Fiz isso, indo três vezes por semana à sala, varrendo, escrevendo na lousa, lendo o roteiro e conversando mentalmente com meus fantasmas naquela hora e meia de “reunião”, acompanhado do Livro Azul, do Vivendo Sóbrio e do Na Opinião do Bill. Acreditava ser uma forma de manter minha sobriedade e serenidade, já que o mundo estava de ponta cabeça – e o grupo ficava no meio do caminho entre minha casa e meu trabalho. Andava com um alvará da empresa que me permitia transitar em lockdown por ser prestador de serviço essencial.

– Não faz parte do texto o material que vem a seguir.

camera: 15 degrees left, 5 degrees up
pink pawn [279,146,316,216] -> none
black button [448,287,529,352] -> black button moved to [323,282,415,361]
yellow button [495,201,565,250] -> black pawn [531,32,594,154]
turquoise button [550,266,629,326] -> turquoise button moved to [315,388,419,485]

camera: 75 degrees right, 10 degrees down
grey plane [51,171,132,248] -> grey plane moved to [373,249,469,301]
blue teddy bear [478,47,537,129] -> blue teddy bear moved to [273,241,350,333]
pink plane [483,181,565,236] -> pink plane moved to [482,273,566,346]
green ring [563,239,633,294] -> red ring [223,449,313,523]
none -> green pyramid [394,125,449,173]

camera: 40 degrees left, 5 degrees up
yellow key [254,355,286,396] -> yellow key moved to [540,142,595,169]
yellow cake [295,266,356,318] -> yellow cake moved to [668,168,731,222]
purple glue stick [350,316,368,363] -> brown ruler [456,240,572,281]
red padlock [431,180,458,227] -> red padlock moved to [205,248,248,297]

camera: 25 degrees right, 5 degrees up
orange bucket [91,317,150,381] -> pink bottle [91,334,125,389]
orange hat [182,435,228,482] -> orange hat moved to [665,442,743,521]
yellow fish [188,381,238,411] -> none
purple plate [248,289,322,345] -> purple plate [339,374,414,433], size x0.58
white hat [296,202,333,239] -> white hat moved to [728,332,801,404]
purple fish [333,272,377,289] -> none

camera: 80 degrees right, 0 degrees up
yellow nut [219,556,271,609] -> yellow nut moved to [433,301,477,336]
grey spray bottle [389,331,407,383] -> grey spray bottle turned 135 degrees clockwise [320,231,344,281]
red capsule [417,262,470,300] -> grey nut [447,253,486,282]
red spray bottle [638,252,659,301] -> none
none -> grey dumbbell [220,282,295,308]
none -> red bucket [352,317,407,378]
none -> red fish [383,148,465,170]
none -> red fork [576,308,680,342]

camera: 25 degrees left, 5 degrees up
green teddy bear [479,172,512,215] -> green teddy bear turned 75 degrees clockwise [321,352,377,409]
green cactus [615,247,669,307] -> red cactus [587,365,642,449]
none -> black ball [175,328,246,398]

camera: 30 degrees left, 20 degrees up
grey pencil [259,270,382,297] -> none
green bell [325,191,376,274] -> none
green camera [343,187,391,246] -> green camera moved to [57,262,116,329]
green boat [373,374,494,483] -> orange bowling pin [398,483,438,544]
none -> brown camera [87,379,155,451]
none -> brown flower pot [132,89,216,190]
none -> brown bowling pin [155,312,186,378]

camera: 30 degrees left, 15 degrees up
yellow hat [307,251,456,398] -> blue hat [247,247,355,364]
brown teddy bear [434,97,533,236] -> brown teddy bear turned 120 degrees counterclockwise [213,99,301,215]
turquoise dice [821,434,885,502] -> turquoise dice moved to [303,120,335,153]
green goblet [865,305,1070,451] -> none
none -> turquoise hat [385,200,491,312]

Usei o recurso de ligar para meus padrinhos, mesmo sendo avesso a telefonemas e a Whatsapp. Confesso também que, quando começamos com reuniões online, graças a nosso tesoureiro, quis bancar o birrento, mas me ajustei a tempo.
Eu chegava uns dez minutos antes, fazia o café, varria a sala, escrevia na lousa a data, a reflexão diária e o princípio de ouro. Pegava o celular, mandava fotos da sala para o grupo do Whatsapp, entrava online na reunião. Às vezes meu pacote de internet expirava e eu ficava sem as partilhas, que têm o poder de me conectar comigo, com meu semelhante e com um Poder Superior que fala comigo através do grupo, não importa se virtual ou presencial, fala por meio de meus irmãos em A.A.
O tesoureiro contratou então um provedor de Internet para o grupo, trouxe notebook, microfone e uma caixa amplificadora. Agora não dependia mais do meu celular. O padre da paróquia demonstrou solidariedade, entendendo que o grupo era um serviço essencial para alcoólicos que não dispunham de celular, internet ou traquejo digital.
O grupo se desdobrou após iniciar reuniões virtuais. Alguns não conseguiram adaptar-se e ficaram sem reunião; muitos recaíram. Mais grupos foram retomando reuniões presenciais, então, “necessitados” como eu começaram a aparecer. Estávamos buscando a recuperação ou nos colocando em risco? Havia recém ingressados. Eu pensava na responsabilidade de passar a mensagem de A.A. aos novos e pedia ajuda. Inserimos reuniões híbridas na rotina do grupo. Na telinha, tínhamos alguns veteranos e também companheiras que se revezavam na coordenação de reuniões virtuais.
Que reuniões incríveis! Às vezes eu participava da primeira hora de reunião na sala virtual e da segunda hora na sala presencial. Um privilégio! Transitava pelos dois ambientes. Embora surgissem focos de controvérsia – Não gosto de reunião online; Vários na sala presencial estão sem máscara!; O grupo agora é dois? -, a unidade foi mantida, a contribuição aos órgãos de serviço e o aluguel da sala continuaram sendo pagos, a reposição dos livros sendo feita.
Com o controle da pandemia pela vacinação, mais companheiros retornaram. Hoje o grupo tem frequência média de 12 pessoas. A participação de companheiras aumentando, também o ingresso de jovens. As reuniões online continuam, tornaram-se ferramenta imprescindível.
Embora alguns temessem pela saúde do grupo com tantas circunstâncias inusitadas, incluindo a polarização política, seguimos em frente. Alcoólicos ingressam na reunião presencial e na online. Os que ficam têm oportunidade de ver um Poder Superior, na forma em que O concebem, agindo em suas vidas. Os que não ficam dão, possivelmente, o triste passo uma tragédia anunciada. Os que fazem em recuperação a passagem desta vida deixam a mensagem de A.A. ecoando em nossas mentes e corações. Funciona!
Autor: Paulo, Área 32 SPL.
Fonte: Revista Vivência, edição 209, páginas 28, 29 e 30.